As the game master of the event, you need to group these people. For each group, let $$$l$$$ be the minimum coordinate, and $$$r$$$ be the maximum coordinate among the people in the group. Then, you have to pay $$$a + b\times(r - l)$$$ dollars to organize a game for that group.

You quickly realize how to minimize the cost of grouping everyone efficiently. However, you soon discover that the cost is still very high. To address this, you wish to dismiss some people to reduce the overall cost of the game.

After conducting some investigations, you find out that asking the $$$i$$$-th person to leave requires spending $$$c_i$$$ dollars. Moreover, there are $$$M$$$ hidden friend relations among these people. Each friend relation is represented as a triple $$$(u_i, v_i, w_i)$$$, which means there is a friendship between $$$u_i$$$ and $$$v_i$$$. If exactly one person among $$$u$$$ and $$$v$$$ is asked to leave, you will need to spend an additional $$$w_i$$$ dollars to compensate for their friendship!

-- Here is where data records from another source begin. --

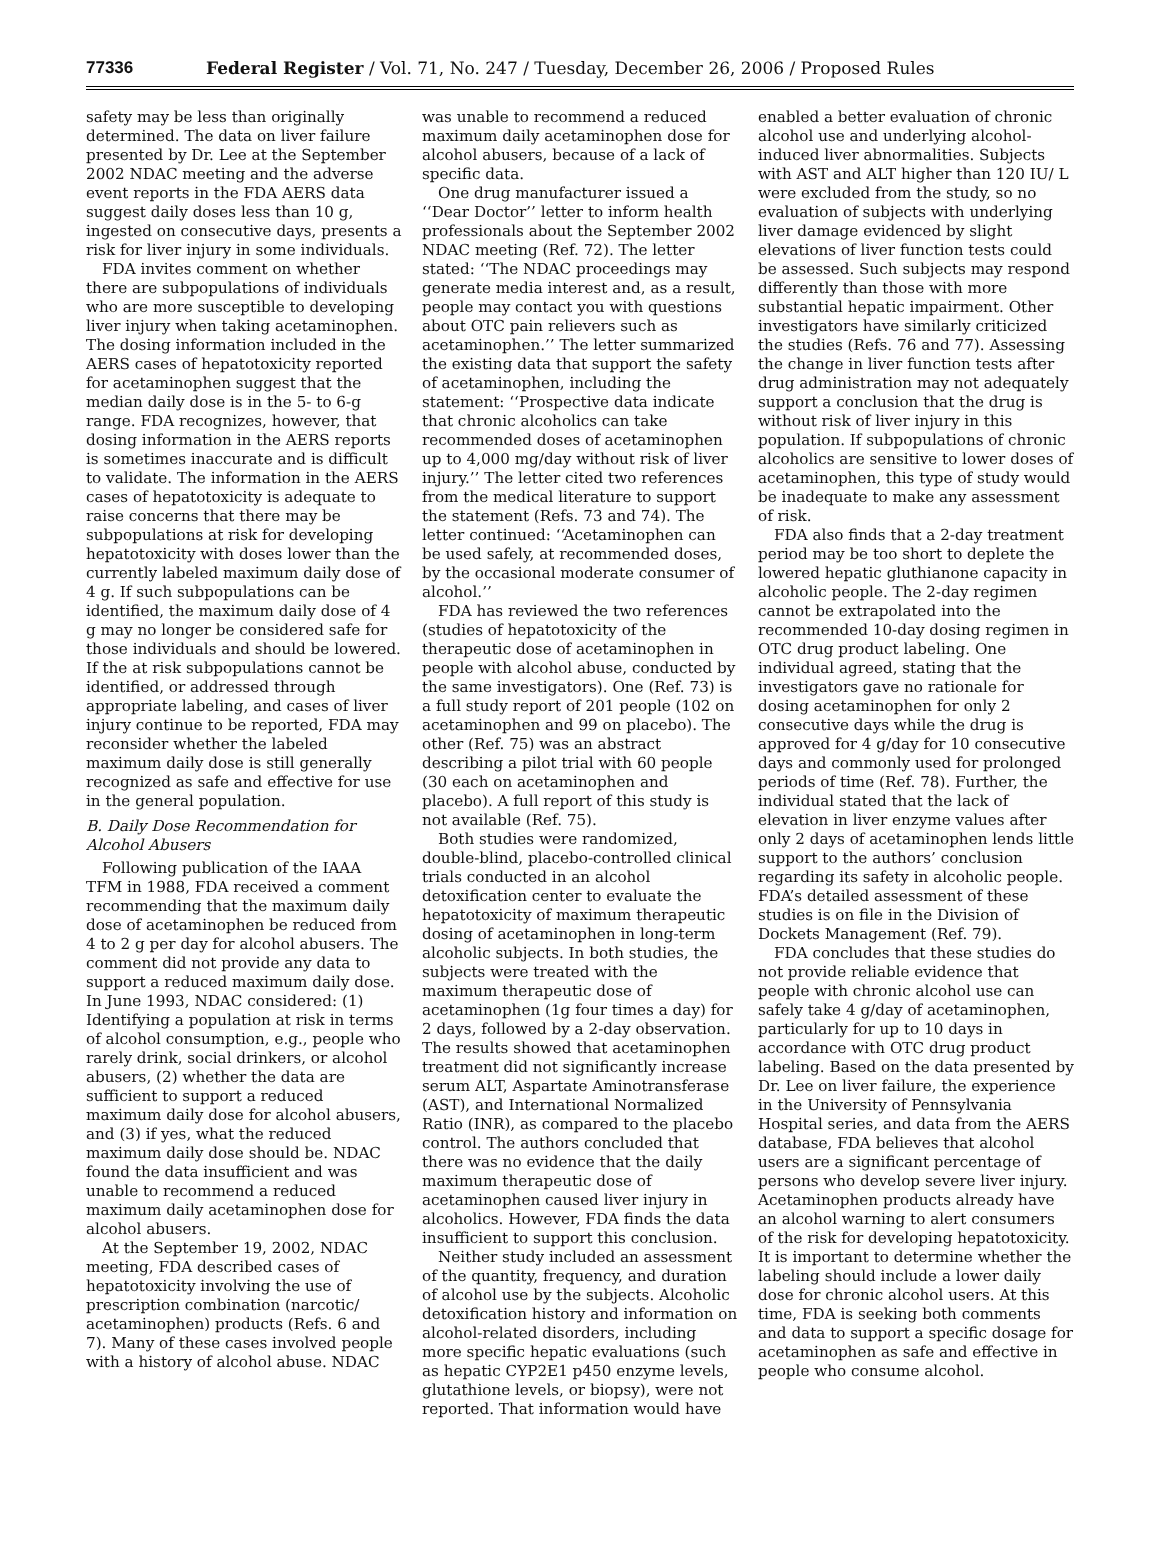77336 Federal Register / Vol. 71, No. 247 / Tuesday, December 26, 2006 / Proposed Rules
safety may be less than originally determined. The data on liver failure presented by Dr. Lee at the September 2002 NDAC meeting and the adverse event reports in the FDA AERS data suggest daily doses less than 10 g, ingested on consecutive days, presents a risk for liver injury in some individuals.
FDA invites comment on whether there are subpopulations of individuals who are more susceptible to developing liver injury when taking acetaminophen. The dosing information included in the AERS cases of hepatotoxicity reported for acetaminophen suggest that the median daily dose is in the 5- to 6-g range. FDA recognizes, however, that dosing information in the AERS reports is sometimes inaccurate and is difficult to validate. The information in the AERS cases of hepatotoxicity is adequate to raise concerns that there may be subpopulations at risk for developing hepatotoxicity with doses lower than the currently labeled maximum daily dose of 4 g. If such subpopulations can be identified, the maximum daily dose of 4 g may no longer be considered safe for those individuals and should be lowered. If the at risk subpopulations cannot be identified, or addressed through appropriate labeling, and cases of liver injury continue to be reported, FDA may reconsider whether the labeled maximum daily dose is still generally recognized as safe and effective for use in the general population.
B. Daily Dose Recommendation for Alcohol Abusers
Following publication of the IAAA TFM in 1988, FDA received a comment recommending that the maximum daily dose of acetaminophen be reduced from 4 to 2 g per day for alcohol abusers. The comment did not provide any data to support a reduced maximum daily dose. In June 1993, NDAC considered: (1) Identifying a population at risk in terms of alcohol consumption, e.g., people who rarely drink, social drinkers, or alcohol abusers, (2) whether the data are sufficient to support a reduced maximum daily dose for alcohol abusers, and (3) if yes, what the reduced maximum daily dose should be. NDAC found the data insufficient and was unable to recommend a reduced maximum daily acetaminophen dose for alcohol abusers.
At the September 19, 2002, NDAC meeting, FDA described cases of hepatotoxicity involving the use of prescription combination (narcotic/ acetaminophen) products (Refs. 6 and 7). Many of these cases involved people with a history of alcohol abuse. NDAC
was unable to recommend a reduced maximum daily acetaminophen dose for alcohol abusers, because of a lack of specific data.
One drug manufacturer issued a ‘‘Dear Doctor’’ letter to inform health professionals about the September 2002 NDAC meeting (Ref. 72). The letter stated: ‘‘The NDAC proceedings may generate media interest and, as a result, people may contact you with questions about OTC pain relievers such as acetaminophen.’’ The letter summarized the existing data that support the safety of acetaminophen, including the statement: ‘‘Prospective data indicate that chronic alcoholics can take recommended doses of acetaminophen up to 4,000 mg/day without risk of liver injury.’’ The letter cited two references from the medical literature to support the statement (Refs. 73 and 74). The letter continued: ‘‘Acetaminophen can be used safely, at recommended doses, by the occasional moderate consumer of alcohol.’’
FDA has reviewed the two references (studies of hepatotoxicity of the therapeutic dose of acetaminophen in people with alcohol abuse, conducted by the same investigators). One (Ref. 73) is a full study report of 201 people (102 on acetaminophen and 99 on placebo). The other (Ref. 75) was an abstract describing a pilot trial with 60 people (30 each on acetaminophen and placebo). A full report of this study is not available (Ref. 75).
Both studies were randomized, double-blind, placebo-controlled clinical trials conducted in an alcohol detoxification center to evaluate the hepatotoxicity of maximum therapeutic dosing of acetaminophen in long-term alcoholic subjects. In both studies, the subjects were treated with the maximum therapeutic dose of acetaminophen (1g four times a day) for 2 days, followed by a 2-day observation. The results showed that acetaminophen treatment did not significantly increase serum ALT, Aspartate Aminotransferase (AST), and International Normalized Ratio (INR), as compared to the placebo control. The authors concluded that there was no evidence that the daily maximum therapeutic dose of acetaminophen caused liver injury in alcoholics. However, FDA finds the data insufficient to support this conclusion.
Neither study included an assessment of the quantity, frequency, and duration of alcohol use by the subjects. Alcoholic detoxification history and information on alcohol-related disorders, including more specific hepatic evaluations (such as hepatic CYP2E1 p450 enzyme levels, glutathione levels, or biopsy), were not reported. That information would have
enabled a better evaluation of chronic alcohol use and underlying alcohol-induced liver abnormalities. Subjects with AST and ALT higher than 120 IU/ L were excluded from the study, so no evaluation of subjects with underlying liver damage evidenced by slight elevations of liver function tests could be assessed. Such subjects may respond differently than those with more substantial hepatic impairment. Other investigators have similarly criticized the studies (Refs. 76 and 77). Assessing the change in liver function tests after drug administration may not adequately support a conclusion that the drug is without risk of liver injury in this population. If subpopulations of chronic alcoholics are sensitive to lower doses of acetaminophen, this type of study would be inadequate to make any assessment of risk.
FDA also finds that a 2-day treatment period may be too short to deplete the lowered hepatic gluthianone capacity in alcoholic people. The 2-day regimen cannot be extrapolated into the recommended 10-day dosing regimen in OTC drug product labeling. One individual agreed, stating that the investigators gave no rationale for dosing acetaminophen for only 2 consecutive days while the drug is approved for 4 g/day for 10 consecutive days and commonly used for prolonged periods of time (Ref. 78). Further, the individual stated that the lack of elevation in liver enzyme values after only 2 days of acetaminophen lends little support to the authors’ conclusion regarding its safety in alcoholic people. FDA’s detailed assessment of these studies is on file in the Division of Dockets Management (Ref. 79).
FDA concludes that these studies do not provide reliable evidence that people with chronic alcohol use can safely take 4 g/day of acetaminophen, particularly for up to 10 days in accordance with OTC drug product labeling. Based on the data presented by Dr. Lee on liver failure, the experience in the University of Pennsylvania Hospital series, and data from the AERS database, FDA believes that alcohol users are a significant percentage of persons who develop severe liver injury. Acetaminophen products already have an alcohol warning to alert consumers of the risk for developing hepatotoxicity. It is important to determine whether the labeling should include a lower daily dose for chronic alcohol users. At this time, FDA is seeking both comments and data to support a specific dosage for acetaminophen as safe and effective in people who consume alcohol.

Despite the complexity of these relationships, you still aim to minimize the total cost of the game. Please write a program that takes the given input and outputs the minimum possible cost.

Input

The input begins with four integers $$$N$$$, $$$M$$$, $$$a$$$, and $$$b$$$, denoting the number of people, the number of friend relations, and the parameters $$$a$$$, $$$b$$$, respectively.

The second line contains $$$N$$$ integers $$$x_1, x_2, \ldots, x_N$$$, representing that the coordinate of the $$$i$$$-th person is $$$x_i$$$.

The third line contains $$$N$$$ integers $$$c_1, c_2, \ldots, c_N$$$, representing that the cost for asking the $$$i$$$-th person to leave.

Following that, $$$M$$$ lines are provided, each containing three integers $$$u_i$$$, $$$v_i$$$, and $$$w_i$$$, representing that the $$$i$$$-th friend relation connecting person $$$u_i$$$ and person $$$v_i$$$ with cost $$$w_i$$$.

  • $$$1 \leq N \leq 200$$$
  • $$$0 \leq M \leq \min(200, \frac{N\times(N-1)}{2})$$$
  • $$$1 \leq a, b, c_i, w_i \leq 10^9$$$
  • $$$1 \leq x_1 \lt x_2 \lt \cdots \lt x_N \leq 10^6$$$
  • $$$1 \leq u_i, v_i \leq N$$$, $$$u_i \neq v_i$$$
  • No two friend relations connect the same pair of two people.
Output

Output a single line with the minimum possible cost.

Examples
Input
5 3 4 2
1 5 6 9 10
2 10 1 10 10
1 2 1
3 4 8
4 5 9
Output
15
Input
6 9 5 3
1 4 6 7 11 12
4 3 9 5 7 6
2 6 3
5 2 7
3 2 2
4 5 6
1 5 6
4 6 4
4 3 9
1 6 1
3 1 6
Output
26